DECLARE @AGName sysname = 'testAG'; IF (select master.ags.udf_AGHadrGroupIsPrimary (@AGName) ) = 'N' raiserror (99999,16,1);
Then I tested the code which allows me to add the step to the job to prevent accidental job firing and minimize the headaches in the future.
declare @jobnm varchar(255); set @jobnm = 'TestJob'; EXEC sp_add_jobstep @job_name = @jobnm , @step_id = 1, @step_name = N'Test If Server is the Primary replica in AG1', @subsystem = N'TSQL', @command = N'declare @AGCode sysname = ''AG01''; IF (select master.ags.udf_AGHadrGroupIsPrimary (@AGCode) ) = ''N'' raiserror (99999,16,1);', @retry_attempts = 0, @retry_interval = 0 , @on_success_action = 3, @on_fail_action = 2; GO
The parameter, @on_success_action, = 3 means that on success of the step, the job will execute the next job step. The parameter, @on_fail_action, = 2 means quit the job reporting failure.
Finally, the code for all necessary jobs is to be modified by adding step one.
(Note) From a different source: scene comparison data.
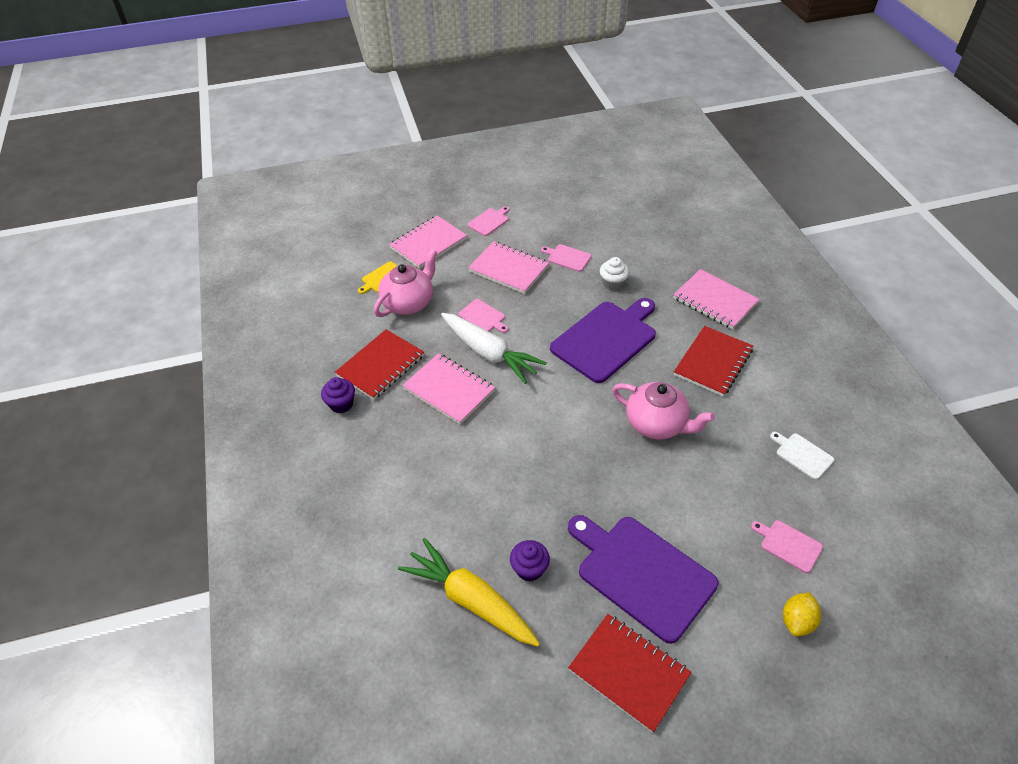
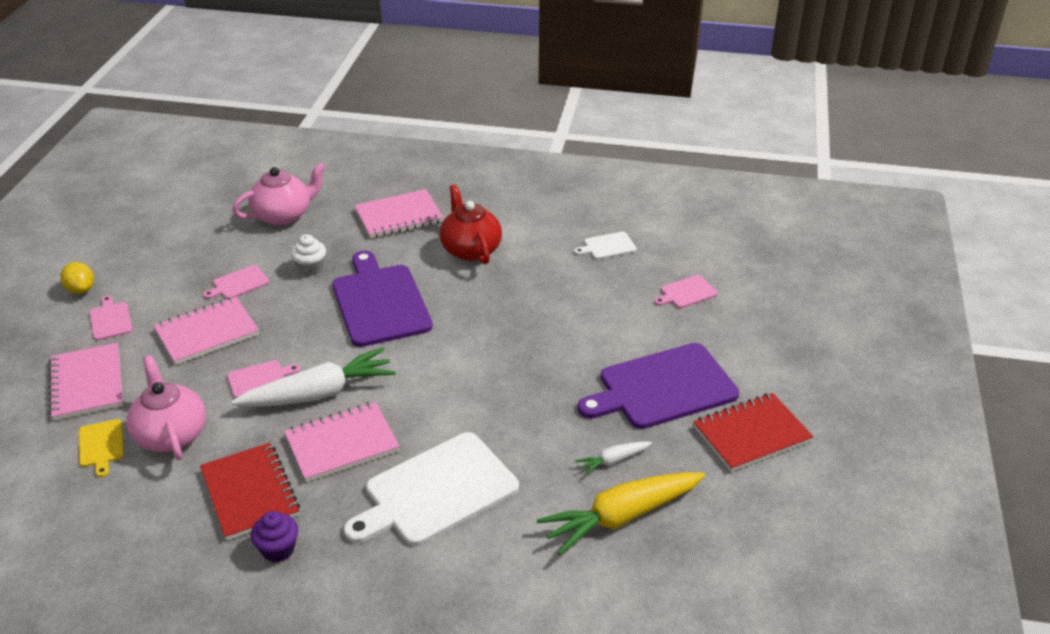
camera: 65 degrees left, 10 degrees down
purple cupcake [510,540,550,582] -> white carrot [575,441,652,476]
pink teapot [612,382,715,440] -> pink teapot moved to [232,162,326,226]
red notebook [674,326,753,396] -> red teapot [440,184,502,265]
yellow lemon [783,592,821,637] -> yellow lemon moved to [60,262,94,294]
none -> white cutting board [344,432,519,546]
declare @tbljobs table (jobnm sysname, tid int identity(1,1) primary key); declare @minid int = 0, @maxid int = -1, @jobnm sysname, @cmd varchar(4000), @cmdpart varchar(4000); declare @doexec char(1) = 'N', @showcmd char(1) = 'Y'; declare @stepname varchar(1000); set @stepname = 'Test If Server is the Primary replica in AG'; set @cmdpart = ' , @step_id = 1, @step_name = N''' + @stepname + ''', @subsystem = N''TSQL'', @command = N''declare @AGCode sysname = ''''AG01''''; IF (select master.ags.udf_AGHadrGroupIsPrimary (@AGCode) ) = ''''N'''' raiserror (99999,16,1);'', @retry_attempts = 0, @retry_interval = 0 , @on_success_action = 3, @on_fail_action = 2; '; insert into @tbljobs(jobnm) select name from [ags].[OBJT_Job] order by name; select @minid = min(tid), @maxid = max(tid) from @tbljobs; while @minid <= @maxid begin select @jobnm = jobnm from @tbljobs where tid = @minid; set @cmd = 'EXEC msdb..sp_add_jobstep @job_name = ''' + @jobnm + '''' + @cmdpart; IF @showcmd = 'Y' print @cmd; IF @doexec = 'Y' exec (@cmd); set @minid = @minid + 1; end;
In this post, we are looking at how to dynamically detect the role of the SQL Server replica in the AG and how to deal with internal SQL Server jobs in this context. This shows that it is more problematic than you might think.
The given solution is one of the few available. The described methodology can be expanded to make it more comprehensive. In my case, there are jobs that can be fired by alerts. The solution was also targeting it by disabling such custom alerts and disassociating alerts and jobs on the secondary replica or enabling alerts and associating them with their corresponding job based on another control table. By now, this solution is working for a few months. I did multiple tests and it works without any issues.